Текст для чтения ->
======

История уличного искусства в России от Родченко и Малевича до Ради и Павленского

25 марта 2016 в 19:15
«Афиша Daily» встретилась с автором книги «Уличное искусство и город», чтобы поговорить об истории уличного искусства в России его современных трансформациях, правительственных инициативах, фестивалях и том, куда стрит-арт двинется дальше.

Игорь Поносов — художник и критик, которому московская уличная культура обязана многим. Он издал три альманаха про отечественные стрит-арт-практики, организовал множество выставок, в том числе и Паши 183, курировал проект «Стена» на «Винзаводе». Сейчас он готовит к выпуску свою книгу «Уличное искусство и город», которая станет первым изданием, рассказывающим об истории граффити и активизма в России — с экспериментами авангарда, советскими практиками, экспериментальными 90-ми, расцветом в 2000-е и протестной волной 2012-го.

Зарождение советского уличного искусства

В качестве самого первого прецедента я ставлю Малевича — у него был опыт оформления фасадов в Витебске, где он совместно с Лисицким и объединением УНОВИС сделал несколько фасадов в стиле супрематизм. Это было в 1920 году. А потом, через несколько лет, случился Моссельпром — мне показалось интересным его указать, ведь эта роспись восстановлена в 1990-е и сохранилась до сих пор, да и Родченко получил за нее в Париже премию «Искусство улицы». Так что Моссельпром — показательный и знаковый пример в контексте российского уличного искусства. Призывы выйти на улицу были и раньше — у Маяковского, Ильи Зданевича и других, но во многом это были лишь слова. Возможно, и были практические подтверждения, что художники того времени делали небольшие вещи на улице, но наиболее заметные изменения произошли в итоге с фасадами.

Уже позже, в 1970-х, появились концептуалистские группы «Гнездо» и «Мухомор». Конечно, это не то чтобы традиционное уличное искусство в современном понимании и совсем не монументальная роспись, скорее это были осторожные попытки выйти на улицу, потому что в то время по-другому было никак. «Мухоморы» спускались в метро, где проводили целый день, назначая там встречи и фиксируя свои эмоции. Участники группы «Гнездо» устраивали акцию «Забег в сторону Иерусалима», где участвовали многие московские концептуалисты того времени. Это были не столь заметные попытки, нежели у акционистов 90-х, которые буквально ворвались в город для того, чтобы сообщить людям о чем-то новом. Во многом это стало одной из наиболее ярких попыток освоения или даже завоевания публичных пространств. В нашей стране, как и во многих других странах, уличное искусство оказывается связано с протестами и социальными изменениями (изначально я хотел и книгу назвать «Уличное искусство: От протеста до профанации»).

======

Данные ->
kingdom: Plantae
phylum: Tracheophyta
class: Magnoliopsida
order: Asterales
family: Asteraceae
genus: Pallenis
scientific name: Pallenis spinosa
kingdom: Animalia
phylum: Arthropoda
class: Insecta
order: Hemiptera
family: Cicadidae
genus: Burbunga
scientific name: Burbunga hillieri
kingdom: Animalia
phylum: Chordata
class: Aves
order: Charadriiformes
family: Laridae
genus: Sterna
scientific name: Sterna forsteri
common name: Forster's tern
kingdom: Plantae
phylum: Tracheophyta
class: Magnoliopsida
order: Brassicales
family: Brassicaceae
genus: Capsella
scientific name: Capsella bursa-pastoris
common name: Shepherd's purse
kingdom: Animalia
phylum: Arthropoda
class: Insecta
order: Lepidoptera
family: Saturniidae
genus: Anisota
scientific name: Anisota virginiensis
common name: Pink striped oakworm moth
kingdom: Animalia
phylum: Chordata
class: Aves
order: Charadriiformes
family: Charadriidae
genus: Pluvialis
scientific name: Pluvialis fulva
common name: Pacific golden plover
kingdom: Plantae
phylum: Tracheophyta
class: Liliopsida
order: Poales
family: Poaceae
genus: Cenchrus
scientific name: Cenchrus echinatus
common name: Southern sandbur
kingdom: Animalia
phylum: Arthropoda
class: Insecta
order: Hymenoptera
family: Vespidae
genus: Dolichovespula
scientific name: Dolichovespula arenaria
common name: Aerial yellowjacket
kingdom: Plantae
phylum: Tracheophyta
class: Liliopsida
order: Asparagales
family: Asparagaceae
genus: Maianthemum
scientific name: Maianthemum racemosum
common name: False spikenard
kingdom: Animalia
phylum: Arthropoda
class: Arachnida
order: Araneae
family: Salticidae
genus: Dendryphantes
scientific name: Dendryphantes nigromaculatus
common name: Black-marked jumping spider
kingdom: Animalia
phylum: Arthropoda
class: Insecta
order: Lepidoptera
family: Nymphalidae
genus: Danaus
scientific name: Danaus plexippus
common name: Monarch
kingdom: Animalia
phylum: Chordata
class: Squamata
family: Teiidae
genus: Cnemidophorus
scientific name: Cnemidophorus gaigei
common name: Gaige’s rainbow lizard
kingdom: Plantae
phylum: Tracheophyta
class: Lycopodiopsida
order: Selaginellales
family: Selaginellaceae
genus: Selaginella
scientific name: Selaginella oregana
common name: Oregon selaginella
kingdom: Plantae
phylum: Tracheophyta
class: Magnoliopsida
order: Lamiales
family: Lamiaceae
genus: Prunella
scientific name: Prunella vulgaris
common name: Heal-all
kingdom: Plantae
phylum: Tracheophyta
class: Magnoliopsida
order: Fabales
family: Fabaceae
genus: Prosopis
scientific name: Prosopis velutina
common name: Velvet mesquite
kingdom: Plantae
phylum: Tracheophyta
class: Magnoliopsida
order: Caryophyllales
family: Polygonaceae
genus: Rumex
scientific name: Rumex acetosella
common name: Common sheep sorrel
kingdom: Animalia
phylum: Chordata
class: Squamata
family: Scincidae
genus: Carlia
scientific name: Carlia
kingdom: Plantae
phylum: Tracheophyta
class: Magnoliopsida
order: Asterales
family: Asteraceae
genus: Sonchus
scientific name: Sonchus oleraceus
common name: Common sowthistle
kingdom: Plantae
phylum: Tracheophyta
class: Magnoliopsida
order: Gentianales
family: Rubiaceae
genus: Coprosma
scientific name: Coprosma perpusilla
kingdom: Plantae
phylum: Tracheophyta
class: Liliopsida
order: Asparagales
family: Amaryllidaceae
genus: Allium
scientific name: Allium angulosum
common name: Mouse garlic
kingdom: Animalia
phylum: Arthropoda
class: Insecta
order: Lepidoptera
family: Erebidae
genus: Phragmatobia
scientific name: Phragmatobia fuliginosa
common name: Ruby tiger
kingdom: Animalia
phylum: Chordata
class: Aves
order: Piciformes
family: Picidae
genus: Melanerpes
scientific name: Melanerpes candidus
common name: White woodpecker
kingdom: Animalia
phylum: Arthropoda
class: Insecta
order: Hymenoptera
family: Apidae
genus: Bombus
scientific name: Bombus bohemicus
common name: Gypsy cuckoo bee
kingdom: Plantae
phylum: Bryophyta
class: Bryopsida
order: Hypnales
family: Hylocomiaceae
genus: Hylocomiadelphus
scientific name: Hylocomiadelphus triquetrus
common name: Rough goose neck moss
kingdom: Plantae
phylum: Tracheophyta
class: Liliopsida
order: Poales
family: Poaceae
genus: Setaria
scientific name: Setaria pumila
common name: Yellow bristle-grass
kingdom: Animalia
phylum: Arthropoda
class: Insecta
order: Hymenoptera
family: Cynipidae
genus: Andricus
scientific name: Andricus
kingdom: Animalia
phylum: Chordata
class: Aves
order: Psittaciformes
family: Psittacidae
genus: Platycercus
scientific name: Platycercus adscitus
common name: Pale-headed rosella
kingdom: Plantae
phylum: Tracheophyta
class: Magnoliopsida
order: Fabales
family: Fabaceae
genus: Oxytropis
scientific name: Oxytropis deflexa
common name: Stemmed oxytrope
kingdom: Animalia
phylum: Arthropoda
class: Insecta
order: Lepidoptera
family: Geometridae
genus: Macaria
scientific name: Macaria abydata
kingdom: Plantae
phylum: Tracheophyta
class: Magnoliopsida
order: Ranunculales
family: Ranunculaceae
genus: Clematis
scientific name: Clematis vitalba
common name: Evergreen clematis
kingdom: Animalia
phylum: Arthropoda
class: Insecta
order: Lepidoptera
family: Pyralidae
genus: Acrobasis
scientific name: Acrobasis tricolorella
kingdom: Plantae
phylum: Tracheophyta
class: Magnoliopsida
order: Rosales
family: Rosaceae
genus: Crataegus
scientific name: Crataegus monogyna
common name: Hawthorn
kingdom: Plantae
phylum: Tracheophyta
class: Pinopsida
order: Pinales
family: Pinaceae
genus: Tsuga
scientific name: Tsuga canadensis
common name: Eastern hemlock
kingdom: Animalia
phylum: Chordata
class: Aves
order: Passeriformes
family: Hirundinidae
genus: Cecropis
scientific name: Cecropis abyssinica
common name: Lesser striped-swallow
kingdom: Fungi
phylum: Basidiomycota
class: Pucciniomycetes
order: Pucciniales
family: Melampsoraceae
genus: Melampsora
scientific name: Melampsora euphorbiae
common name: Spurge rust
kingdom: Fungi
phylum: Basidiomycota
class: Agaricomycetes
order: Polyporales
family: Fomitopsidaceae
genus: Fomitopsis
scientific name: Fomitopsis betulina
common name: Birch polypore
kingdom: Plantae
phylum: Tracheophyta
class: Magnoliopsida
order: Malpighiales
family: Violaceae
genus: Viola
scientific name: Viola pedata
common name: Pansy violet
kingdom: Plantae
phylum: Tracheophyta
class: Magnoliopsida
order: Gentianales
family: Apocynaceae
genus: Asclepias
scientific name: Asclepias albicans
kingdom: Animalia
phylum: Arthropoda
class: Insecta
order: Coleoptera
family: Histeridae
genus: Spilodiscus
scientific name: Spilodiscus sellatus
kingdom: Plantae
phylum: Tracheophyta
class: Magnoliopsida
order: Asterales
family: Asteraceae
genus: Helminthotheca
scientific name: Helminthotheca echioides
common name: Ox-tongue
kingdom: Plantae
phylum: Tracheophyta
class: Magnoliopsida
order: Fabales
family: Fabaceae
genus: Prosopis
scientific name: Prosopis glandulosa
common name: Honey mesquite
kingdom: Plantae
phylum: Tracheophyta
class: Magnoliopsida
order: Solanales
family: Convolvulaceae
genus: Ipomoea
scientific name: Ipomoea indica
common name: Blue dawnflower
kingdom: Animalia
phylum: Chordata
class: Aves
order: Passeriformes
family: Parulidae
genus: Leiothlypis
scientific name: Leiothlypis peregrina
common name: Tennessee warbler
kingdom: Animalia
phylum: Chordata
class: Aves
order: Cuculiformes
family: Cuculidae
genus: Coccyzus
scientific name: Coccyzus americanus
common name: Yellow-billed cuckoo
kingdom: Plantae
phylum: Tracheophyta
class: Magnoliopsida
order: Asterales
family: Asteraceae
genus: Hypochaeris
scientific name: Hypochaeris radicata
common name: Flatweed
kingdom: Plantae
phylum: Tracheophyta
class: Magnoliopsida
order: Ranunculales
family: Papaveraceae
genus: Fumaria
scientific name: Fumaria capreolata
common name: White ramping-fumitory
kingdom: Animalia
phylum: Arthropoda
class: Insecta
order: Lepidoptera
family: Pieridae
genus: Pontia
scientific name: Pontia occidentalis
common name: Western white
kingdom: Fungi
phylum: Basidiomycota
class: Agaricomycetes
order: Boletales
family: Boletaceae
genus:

======

Перепишите фрагмент текста об уличном искусстве от слов «В качестве самого первого» до слов «произошли в итоге с фасадами.», заменив «Витебске» на «Смоленске». Записи никак не связаны с текстом.

Ответ ->
В качестве самого первого прецедента я ставлю Малевича — у него был опыт оформления фасадов в Смоленске, где он совместно с Лисицким и объединением УНОВИС сделал несколько фасадов в стиле супрематизм. Это было в 1920 году. А потом, через несколько лет, случился Моссельпром — мне показалось интересным его указать, ведь эта роспись восстановлена в 1990-е и сохранилась до сих пор, да и Родченко получил за нее в Париже премию «Искусство улицы». Так что Моссельпром — показательный и знаковый пример в контексте российского уличного искусства. Призывы выйти на улицу были и раньше — у Маяковского, Ильи Зданевича и других, но во многом это были лишь слова. Возможно, и были практические подтверждения, что художники того времени делали небольшие вещи на улице, но наиболее заметные изменения произошли в итоге с фасадами.